The little punchbowl of color in the concrete neighborhood stuck out. As more young couples and families moved into the neighborhood, Alissa noticed more tiny patches of lawn being turned into sidewalk gardens. 

“I wanted a lot of creativity so I just threw a bunch of stuff in. We Lived at a dead end with stairs at the end of our street that went up to the metro soo tons of people walked by every day. People would just stop. I would have never done that, but it just looked so neat. They weren’t used to looking at a garden that looked the way mine did.”

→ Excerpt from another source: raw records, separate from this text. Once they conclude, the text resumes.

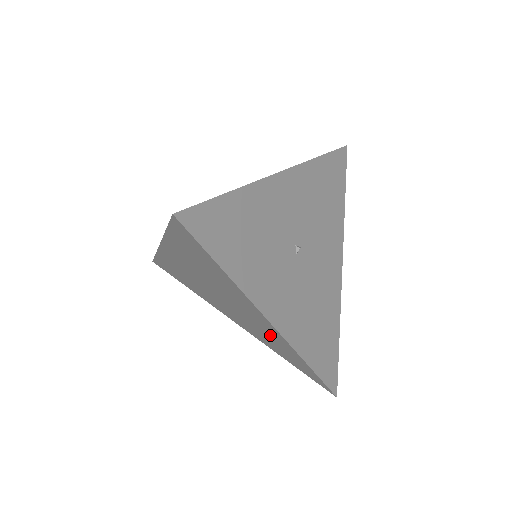
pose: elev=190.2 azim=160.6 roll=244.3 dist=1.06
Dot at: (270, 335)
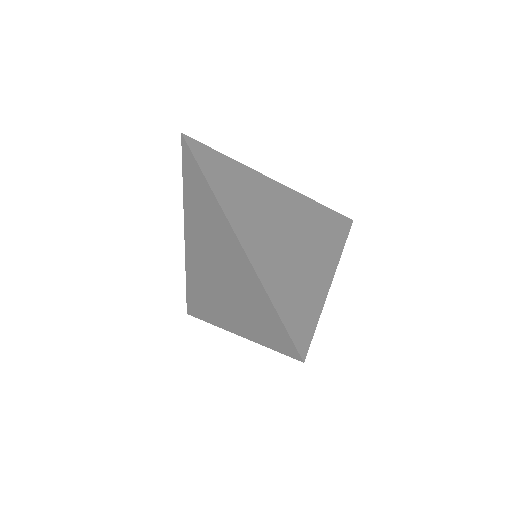
Dot at: (213, 304)
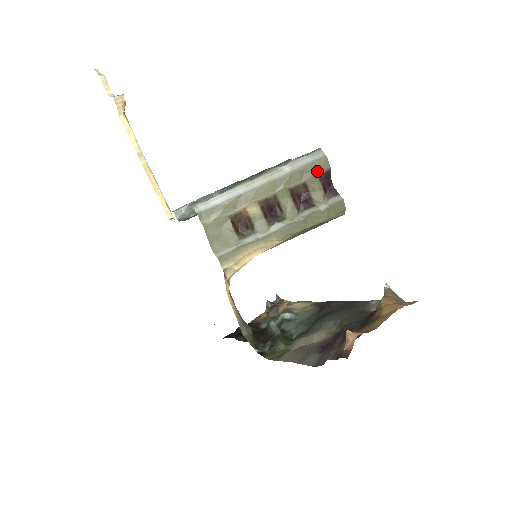
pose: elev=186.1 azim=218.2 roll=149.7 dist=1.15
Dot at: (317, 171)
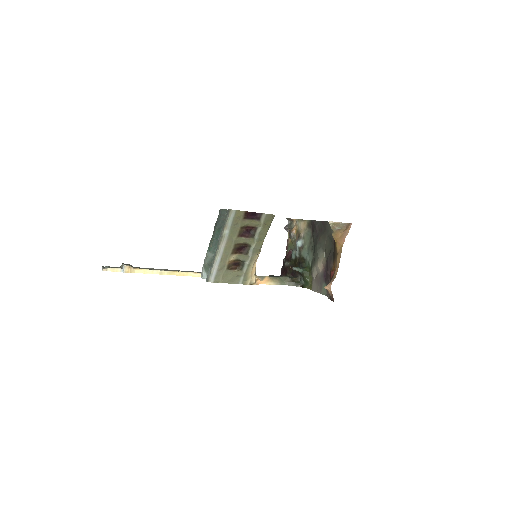
Dot at: (240, 219)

Everything becoming beautiful just as she was about to leave. She and her husband hadn’t planned on staying in D.C. for 10 years, but after the recession, they needed the security of their jobs. It wasn’t until her husband’s grandmother passed away that they had enough money to move back home to Michigan.

“It was enough to at least have a start. And get out of the city and figure out what we’re going to do.”

They moved to a house in Lake Ann that they had only seen photos of, and Alissa knew she didn’t want to return to office life, and what better way to learn than to hunt for a job where she could spend time with plants and flowers.

She called local flower farmers and landed jobs with the Garvey family, Field Of Flowers, Darling Botanical and learned a variety of techniques for flower arrangements, and gardening skills to grown flowers of her own.

“At the Garvey Barn, they already had a gardener, but they had a big fenced in vegetable garden right in front a lavender field. So he asked me to make it look good, that was my project for the summer, and it was so fun. I’d get up in the morning, get on the gator and drive around this field…I was smiling more than I had ever smiled before. Like, this is my job! But Field Of Flowers, we planted everything. That’s where I learned how to make a boutonniere, bridesmaids bouquets. The next thing I knew I was working weddings every weekend.”

Alissa is kind of like the Karate Kid. Indie Grow started simply because it was time for her to start her own garden and her own business. After being gifted a bunch of tubers to start dahlias of her own by Christina Pfeufer, owner of Field Of Flowers, it was the perfect opportunity to begin her own garden.

“I started selling to local florists and that’s really how this all started. I definitely knew I wanted to grow my own flowers.”

She had been waiting to grow her own for a while, but she had been learning to create beautiful arrangements in the meantime. As her work with weddings went on, she developed an Instagram following. Through social media and word of mouth, she’s turned a little D.C. garden surrounded by concrete into a thriving business.

Her big plans include turning Indie Grow Flower Farm into a garden event venue in somewhere in Leelanau. 

“Fingers crossed, it’s going to happen soon.”

Although it was a quieter season for floral designers this summer, Alissa still was able to create for elopements and smaller weddings. As the season winds down, she’ll spend a quiet few months paging through seed catalogs, browsing through floral blogs, and getting plans ready with brides-to-be for hopefully a better summer next year.

“I’ll start in February in my basement, sweet peas, and some of the hardier annuals. As soon as I can move those out, I’ll start everything else. After Memorial Day weekend everything goes into the ground and all of the craziness starts all over again.”